_Stored data_:
═══

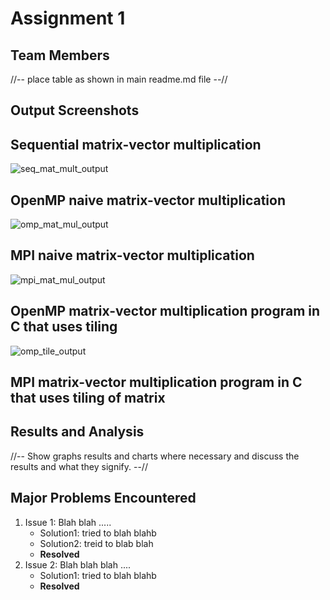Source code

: # Assignment 1
## Team Members
//-- place table as shown in main readme.md file --//
## Output Screenshots
## Sequential matrix-vector multiplication
![seq_mat_mult_output](https://github.com/NUCES-Khi/matrixtimesvector-ab/assets/123465638/dea46fea-4ec5-4e29-a879-680523f05a2f)

## OpenMP naive matrix-vector multiplication
![omp_mat_mul_output](https://github.com/NUCES-Khi/matrixtimesvector-ab/assets/123465638/2495082f-4282-48ca-ab45-0e748d04a34d)

## MPI naive matrix-vector multiplication
![mpi_mat_mul_output](https://github.com/NUCES-Khi/matrixtimesvector-ab/assets/123465638/e1f000f7-9ea0-402f-99e0-6832063efd24)

## OpenMP matrix-vector multiplication program in C that uses tiling
![omp_tile_output](https://github.com/NUCES-Khi/matrixtimesvector-ab/assets/123465638/7e0be492-3710-4046-abbd-8761b02c5b36)

## MPI matrix-vector multiplication program in C that uses tiling of matrix



## Results and Analysis
//-- Show graphs results and charts where necessary and discuss the results and what they signify. --// 
## Major Problems Encountered
1. Issue 1: Blah blah .....
    - Solution1: tried to blah blahb
    - Solution2: treid to blab blah
    - **Resolved**
3. Issue 2: Blah blah blah ....
    - Solution1: tried to blah blahb
    - **Resolved**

═══

Reproduce the markup from the records above verbatim, leaving out the picture.

_Expected output_:
Source code

: # Assignment 1
## Team Members
//-- place table as shown in main readme.md file --//
## Output Screenshots
## Sequential matrix-vector multiplication
![seq_mat_mult_output](https://github.com/NUCES-Khi/matrixtimesvector-ab/assets/123465638/dea46fea-4ec5-4e29-a879-680523f05a2f)

## OpenMP naive matrix-vector multiplication
![omp_mat_mul_output](https://github.com/NUCES-Khi/matrixtimesvector-ab/assets/123465638/2495082f-4282-48ca-ab45-0e748d04a34d)

## MPI naive matrix-vector multiplication
![mpi_mat_mul_output](https://github.com/NUCES-Khi/matrixtimesvector-ab/assets/123465638/e1f000f7-9ea0-402f-99e0-6832063efd24)

## OpenMP matrix-vector multiplication program in C that uses tiling
![omp_tile_output](https://github.com/NUCES-Khi/matrixtimesvector-ab/assets/123465638/7e0be492-3710-4046-abbd-8761b02c5b36)

## MPI matrix-vector multiplication program in C that uses tiling of matrix



## Results and Analysis
//-- Show graphs results and charts where necessary and discuss the results and what they signify. --// 
## Major Problems Encountered
1. Issue 1: Blah blah .....
    - Solution1: tried to blah blahb
    - Solution2: treid to blab blah
    - **Resolved**
3. Issue 2: Blah blah blah ....
    - Solution1: tried to blah blahb
    - **Resolved**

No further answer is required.